The state attorneys general have a secret weapon in their negotiations with the largest mortgage servicers: the results of a HUD investigation into the banks' robo-signing practices.

The Department of Housing and Urban Development has completed an investigation begun last year of foreclosure robo-signing and given state officials the results, a spokesman for Iowa Attorney General Tom Miller says.

Miller is leading the fractured negotiations between states and the large mortgage servicers related to last year's robo-signing scandal, when banks were found to be cutting corners in the processing of thousands of foreclosure documents.

A full government investigation would fill in a major gap in state officials' information as they negotiate with the servicers: the attorneys general have not known the full scope of the banks' robo-signing practices, or how many homeowners have been affected by their paperwork lapses.

Neither HUD nor the attorneys general would discuss the report's findings.

"One of our federal partners, HUD, has conducted a thorough investigation of robo-signing," says Geoff Greenwood, a spokesman for Miller. "HUD has shared that investigation with our executive committee."

The states and their "federal partners," including HUD, "have the information we need concerning the banks' robo-signing activities, and this is key to the strength of our understanding and our negotiating position," he says.

A HUD spokesman would not discuss any investigation, except to say its probes into robo-signing are ongoing.

As American Banker reported Wednesday, some of the largest mortgage servicers are continuing to fabricate mortgage documents that should have been signed years ago and submitting them as evidence to foreclose on homeowners.

This is continuing a year after the same banks were caught having employees sign hundreds of foreclosure affidavits a day without checking whether the information was accurate.

HUD briefly acknowledged this summer that it was looking into the extent of robo-signing. The agency's Office of Inspector General said in a June 15 report that it had initiated a review last October into the foreclosure practices of the five largest Federal Housing Administration lenders "to determine whether the selected FHA servicers complied with applicable foreclosure procedures for signing and notarizing judgment affidavits when processing foreclosures on FHA insured loans."

The Office of Inspector General said that the results of its "reviews have been provided to the Department of Justice for possible civil action," and it plans to increase audits of servicers by HUD and by the companies themselves.

The big servicers have maintained that documentation errors amount to legal "technicalities" that can easily be fixed by refiling documents to prove they have the standing to foreclose against defaulted borrowers. The servicers say such paperwork failures did not cause them to foreclose upon borrowers who were not in default, and have balked at the $20 billion to $25 billion potential price tag for a settlement.

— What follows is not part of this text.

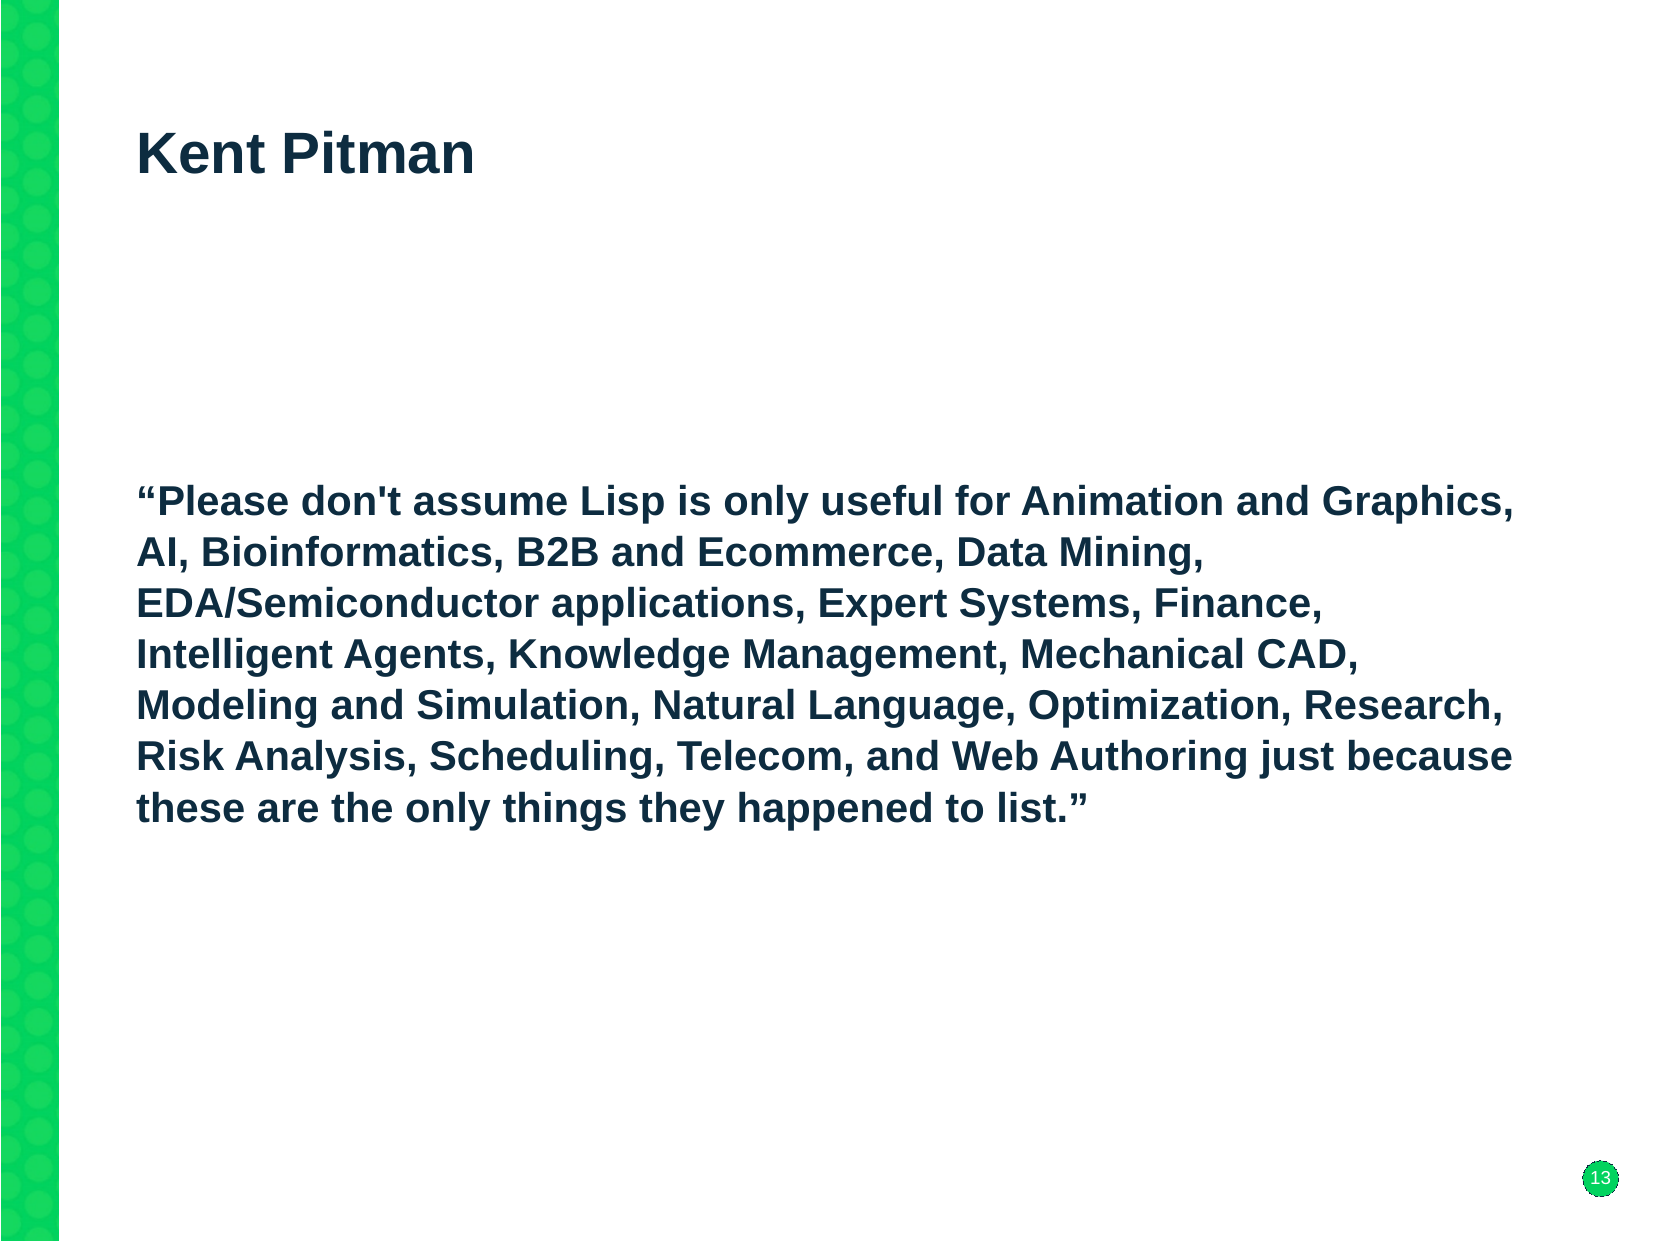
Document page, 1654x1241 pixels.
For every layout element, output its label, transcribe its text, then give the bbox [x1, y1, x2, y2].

"No borrower was improperly foreclosed upon," Michael R. Zarro, a servicing executive at JPMorgan Chase & Co., wrote in documents submitted to the New Jersey Supreme Court April 7 this year. "Chase has not identified or become aware of any deficiencies in its processes that caused it to pursue foreclosure actions without merit." Zarro recently left JPMorgan Chase and joined a competitor, according to Tom Kelly, a bank spokesman.

The top six mortgage servicers were required to submit documents to New Jersey's Supreme Court describing their procedures so they could resume foreclosures in that state. The court also required servicing executives to "certify" that their practices are legal by describing in detail their foreclosure processes, including how affidavits are signed and checked, the integrity of their data and information on borrowers, and oversight of third-party vendors.

The New Jersey requirements are part of a patchwork effort by federal and state regulators to review the mortgage servicers' practices.

In regulatory consent orders, the Office of the Comptroller of the Currency has instructed the 14 largest bank servicers to conduct a self-assessment of their own processes.

The banks have been operating under those orders since April 13 for failures stemming from the robo-signing scandal. Their reviews are due by the end of the third quarter.

Michael Brauneis, managing director of regulatory risk in the Chicago office of consulting firm Protiviti Inc., says regulators are extending their self-assessment directives to midsized servicers and to large thrifts.

The Federal Reserve and Federal Desposit Insurance Corp. "are similarly pressing their regulated banks in this area," Brauneis says. "I would be surprised if we didn't see additional enforcement actions against smaller servicers within the next six months or so."

States also have conducted what Greenwood, the spokesman for Iowa's attorney general, calls "a comprehensive examination" of state-licensed servicers. Such exams are "more thorough" than a comparable federal exam, he says.

The state AGs "have amassed large volumes of case files and investigated cases involving consumers who have lodged foreclosure and servicing complaints," says Greenwood. That includes court files and interviews with servicer employees, he said.

The vast majority of complaints "pertain to troubling and simply unacceptable servicing practices," Greenwood says.